L’un des défis sera la prévention de la discrimination à l’encontre de certains individus, résultant de décisions prises au moyen des systèmes d’intelligence artificielle. Certains ensembles de données servant à alimenter les systèmes basés sur l'apprentissage automatique et l'intelligence artificielle entraînent un biais inhérent, lequel mène à la prise de décisions qui peuvent créer une discrimination injuste à l'endroit de certains individus ou certains groupes.

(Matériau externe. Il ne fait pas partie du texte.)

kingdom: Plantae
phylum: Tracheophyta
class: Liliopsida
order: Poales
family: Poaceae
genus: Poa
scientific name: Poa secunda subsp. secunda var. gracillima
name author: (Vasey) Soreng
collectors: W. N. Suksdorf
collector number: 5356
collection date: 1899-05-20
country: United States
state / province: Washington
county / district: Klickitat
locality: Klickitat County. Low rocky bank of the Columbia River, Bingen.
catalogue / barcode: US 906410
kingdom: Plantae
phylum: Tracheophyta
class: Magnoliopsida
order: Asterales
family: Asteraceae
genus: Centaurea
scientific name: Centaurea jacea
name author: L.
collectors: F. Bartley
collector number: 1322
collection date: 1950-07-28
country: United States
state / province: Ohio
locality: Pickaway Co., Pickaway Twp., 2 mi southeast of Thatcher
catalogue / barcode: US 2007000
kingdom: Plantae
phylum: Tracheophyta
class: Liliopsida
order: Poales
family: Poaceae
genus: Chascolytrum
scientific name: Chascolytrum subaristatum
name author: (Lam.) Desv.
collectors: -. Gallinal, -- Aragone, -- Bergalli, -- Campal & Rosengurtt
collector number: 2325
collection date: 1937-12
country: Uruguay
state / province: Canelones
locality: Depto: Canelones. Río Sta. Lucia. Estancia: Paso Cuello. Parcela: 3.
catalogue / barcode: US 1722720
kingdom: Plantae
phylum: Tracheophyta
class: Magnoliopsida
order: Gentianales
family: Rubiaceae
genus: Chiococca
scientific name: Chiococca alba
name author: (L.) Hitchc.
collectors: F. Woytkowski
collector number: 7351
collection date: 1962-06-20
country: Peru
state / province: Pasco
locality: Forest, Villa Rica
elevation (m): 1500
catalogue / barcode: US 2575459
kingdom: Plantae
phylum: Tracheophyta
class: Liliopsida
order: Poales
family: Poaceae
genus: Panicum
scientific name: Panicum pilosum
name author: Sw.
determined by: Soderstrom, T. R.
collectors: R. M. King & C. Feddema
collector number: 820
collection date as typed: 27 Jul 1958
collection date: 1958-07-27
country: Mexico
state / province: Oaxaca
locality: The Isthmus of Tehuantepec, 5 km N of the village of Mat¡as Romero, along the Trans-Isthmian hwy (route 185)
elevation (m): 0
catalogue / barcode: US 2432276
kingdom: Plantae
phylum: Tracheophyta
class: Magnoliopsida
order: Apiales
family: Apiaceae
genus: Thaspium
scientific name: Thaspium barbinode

Cette discrimination pourrait potentiellement résulter dans la limitation de la disponibilité de certains services ou contenus, et donc entraver certains droits individuels tels que la liberté d’expression et d’information, ou résulter dans l’exclusion de personnes de plusieurs aspects de la vie personnelle, sociale ou professionnelle.

La déclaration soutient plusieurs principes directeurs, incluant l’équité, la transparence, et la protection de la vie privée dès la conception, comme valeurs fondamentales pour protéger les droits de la personne dans le contexte du développement de l’intelligence artificielle.

« La technologie doit être au service de l’humanité, c’est-à-dire de tous les individus » dit le commissaire Therrien. « Il n’est pas exagéré d’affirmer que la numérisation de tant d’aspects de nos vies est en train de redéfinir l’humanité. Si nous ne faisons pas attention, elle prendra une forme qui ne correspond pas à nos droits et à nos valeurs les plus fondamentaux. »

Le Commissariat à la protection de la vie privée du Canada surveille activement les développements dans le secteur de l’intelligence artificielle à l’échelle nationale et internationale. Dans l’attente de la définition d’une orientation, le Commissariat participe aux enjeux de l’intelligence artificielle dans les secteurs public et privé.

Le Commissariat à la protection de la vie privée du Canada et son homologue provincial du Québec faisaient partie des 14 coparrains de la déclaration. Elle a été corédigée par les commissaires à la protection des données et de la vie privée de la France, de l’Italie et de l’Union européenne. La conférence internationale a eu lieu à Bruxelles, du 23 au 26 octobre.